The authors, the GSWA, publishers, all those involved, are to be congratulated on producing such a fabulous volume.

Maurice Tucker
Durham University

Earthquakes in the Mediterranean and Middle East

Nicholas Ambraseys
Published by: Cambridge University Press
Publication date: 2009
ISBN: 978-0-521-87292-8
List price: £120.00
947 pp

AmbraseysOne of the things that appeals about historical seismology, is the way it undermines the popular prejudice that history is an ivory-tower discipline. It comes as a surprise to many to find that professional historians work hand-in-hand with seismologists on issues relating to earthquake hazard and the safety of the modern built environment. One cannot properly appreciate the seismic cycle using only the short instrumental record, so extending earthquake catalogues back in time using historical data is of vital importance.
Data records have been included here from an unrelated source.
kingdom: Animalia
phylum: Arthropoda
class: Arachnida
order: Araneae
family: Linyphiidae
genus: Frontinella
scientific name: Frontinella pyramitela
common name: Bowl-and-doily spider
One of the champions of historical seismology over at least the last 30 years is Nick Ambraseys, who has already advanced the subject considerably with books on the earthquakes of Iran, the Arabian Peninsula, Turkey and Central America, not to mention many papers. Now comes his most ambitious volume yet, for an area both highly seismic and of great economic and political importance - covering Greece, Turkey, the Balkans and part of Iran, from 28-43o N and 18-45o E.

The bulk of the work is a descriptive catalogue of earthquakes from the very earliest times (starting with whatever hit Sodom and Gomorrah) to 1899, each earthquake being represented by a précis of source materials in translation, together with the author’s comments. Attention has been paid to itemising fake events – important, as otherwise they are likely to be readmitted to the canon by later workers “rediscovering” them. Pictorial material is included where possible, and the result is a rich compendium of material for future studies.
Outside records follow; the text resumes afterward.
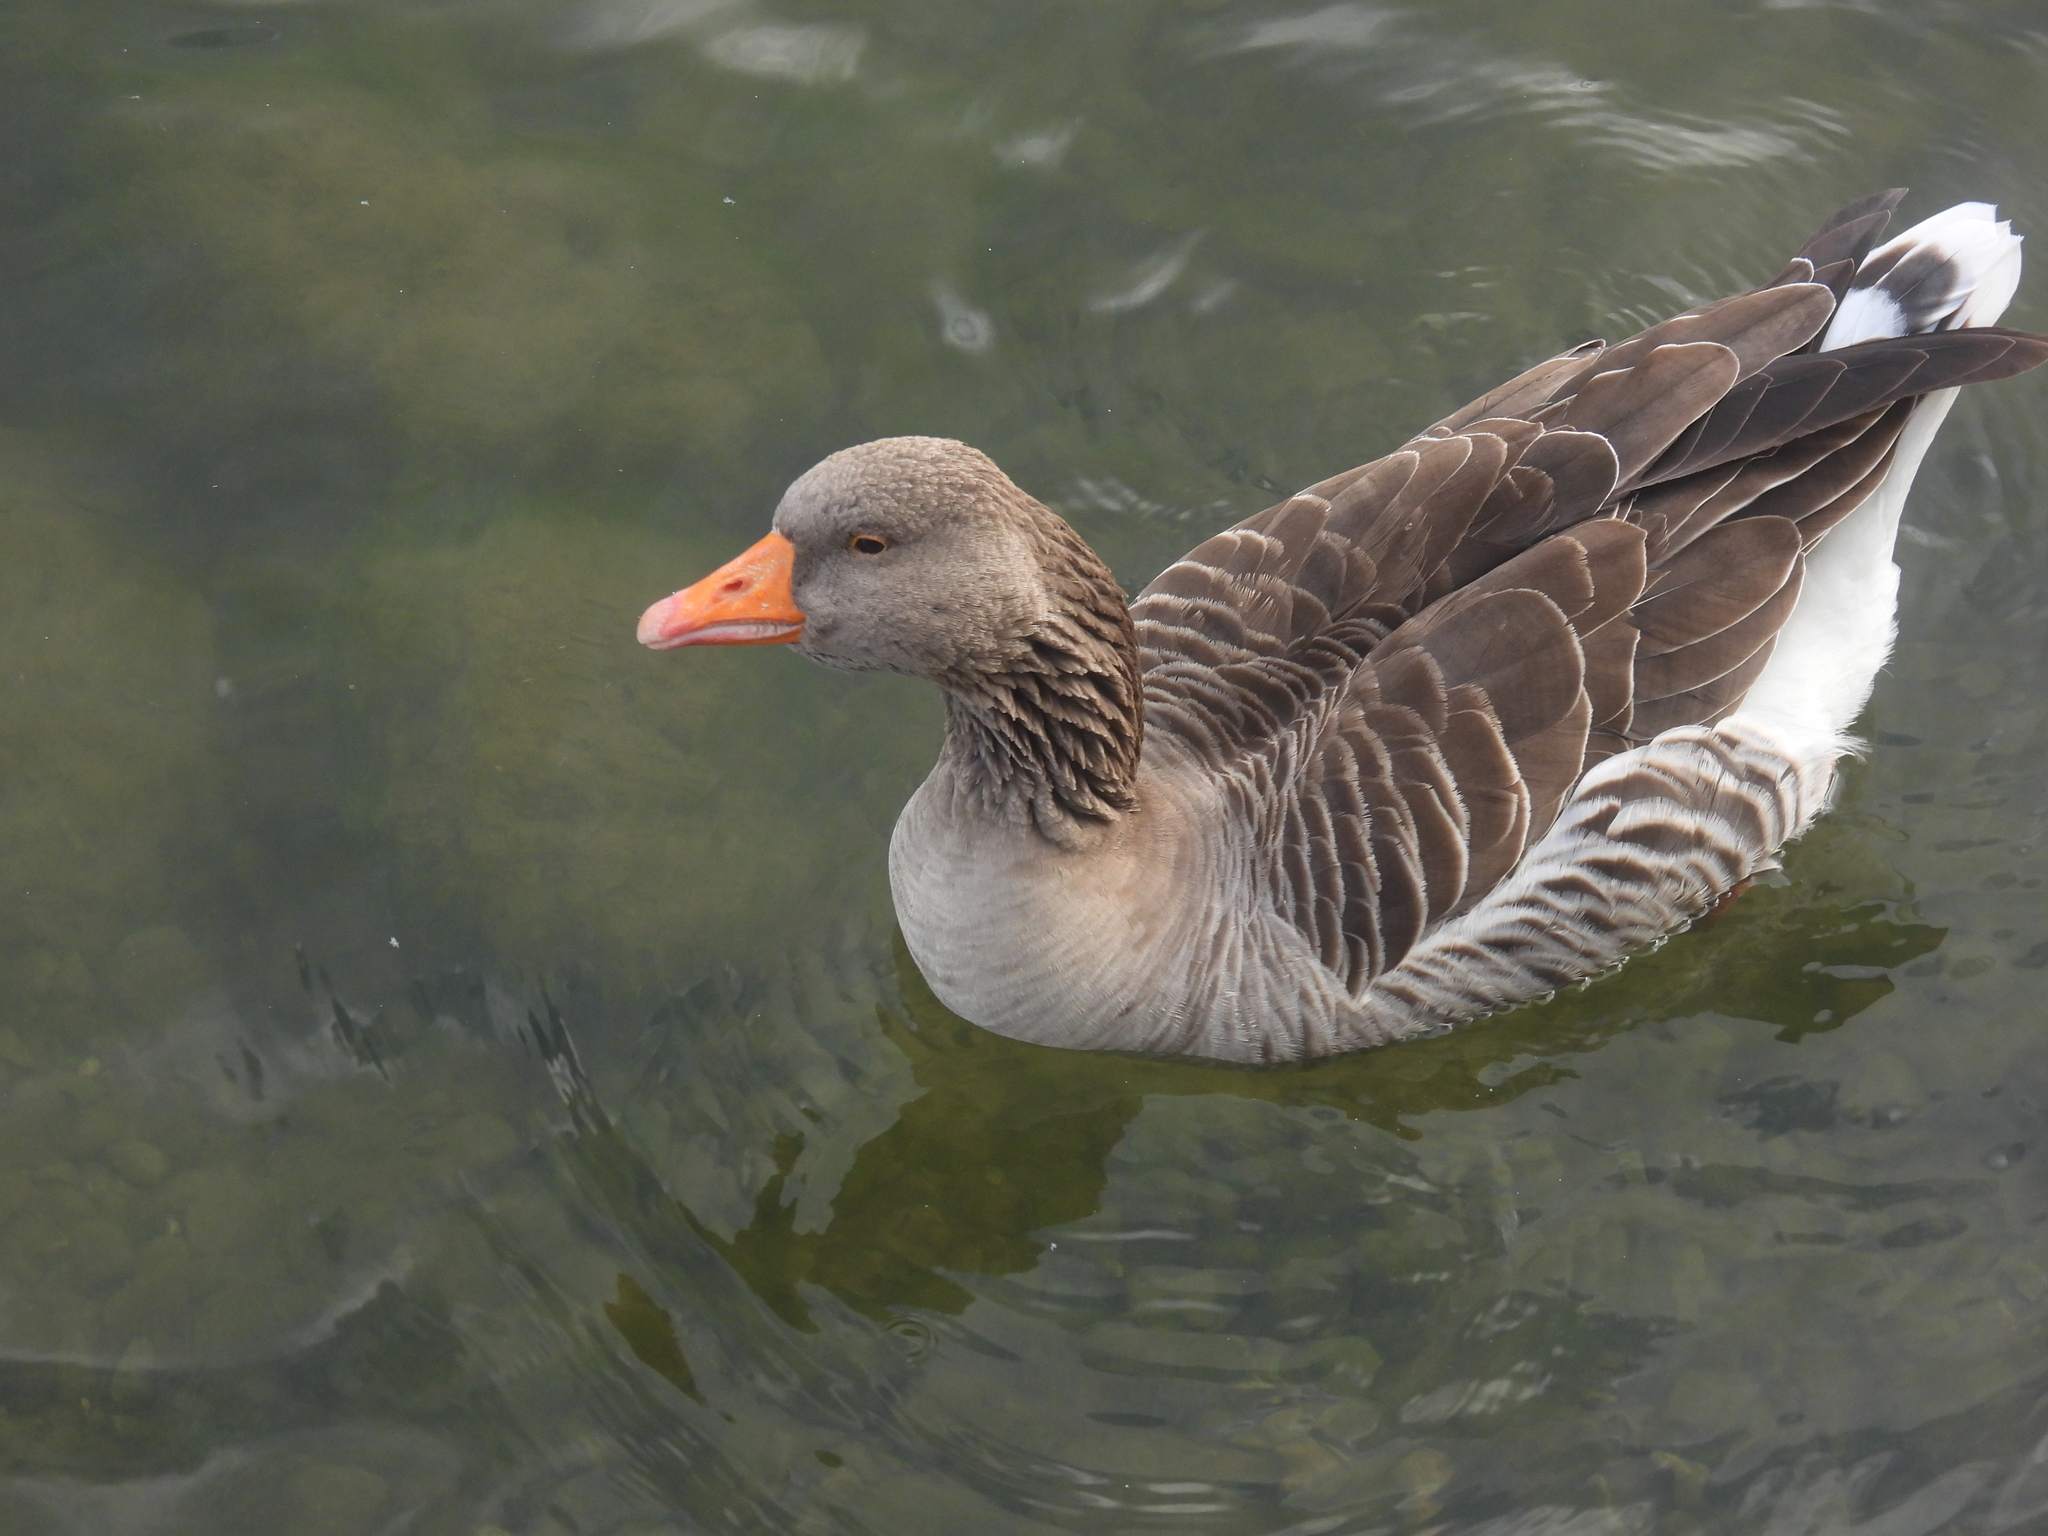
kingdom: Animalia
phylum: Chordata
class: Aves
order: Anseriformes
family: Anatidae
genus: Anser
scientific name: Anser anser
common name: Greylag goose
A great deal is to be learnt, also, from the author’s pithy and sometimes acerbic remarks in the introductory sections – I particularly enjoyed the favourable comparison drawn between the work of one Victorian scientist working alone (actually his son was helping him) and the results of some heavily-funded multi-author studies of the 20th Century. The parametric catalogue giving latitudes, longitudes and magnitudes is supplied as a download from the CUP website (supposedly – it was missing when I tried to access it), and while it can be useful to have a digital version of this, it should really have been included within the volume as well as downloads cannot be relied on. Some additional maps of individual events would also have been welcome, though perhaps the editors balked at increasing the size of this hefty volume any further. Presenting composite maps at the back of the book, plotting all the place-names referred to, does not make it easy to follow the descriptions of specific earthquakes.
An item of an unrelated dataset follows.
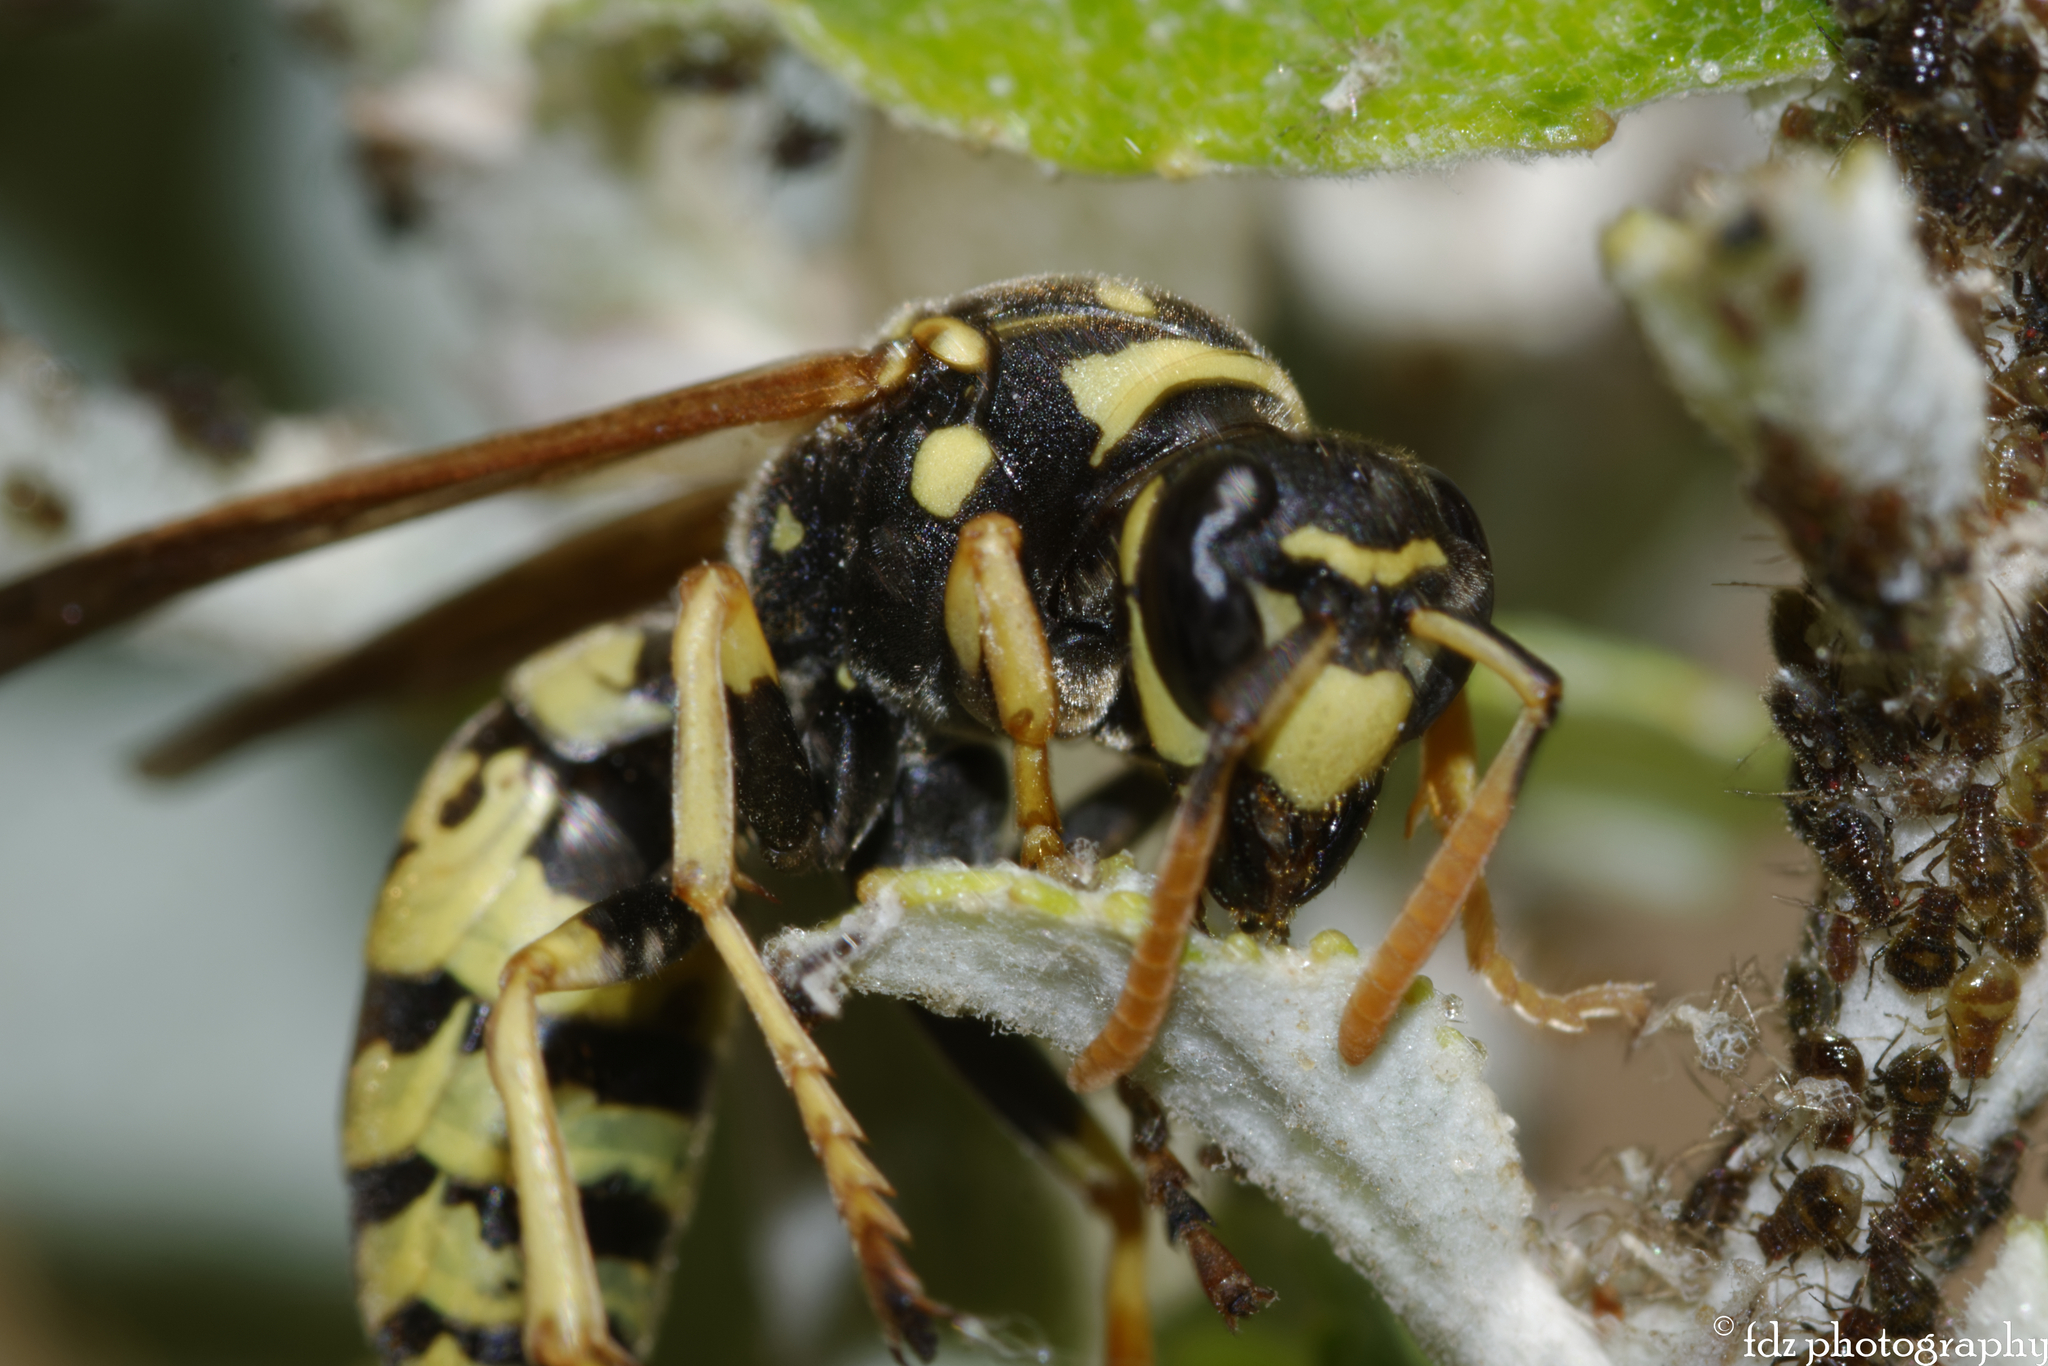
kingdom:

Anyone with any interest in historical earthquakes will want this volume without hesitation; and rather a lot of seismologists, engineers and planners could learn from the introductory sections. For me this work has the qualities of any good reference work: it rewards dipping into at random for a short read. Production values are excellent, and it is to be hoped that the high price tag will not deter too many readers.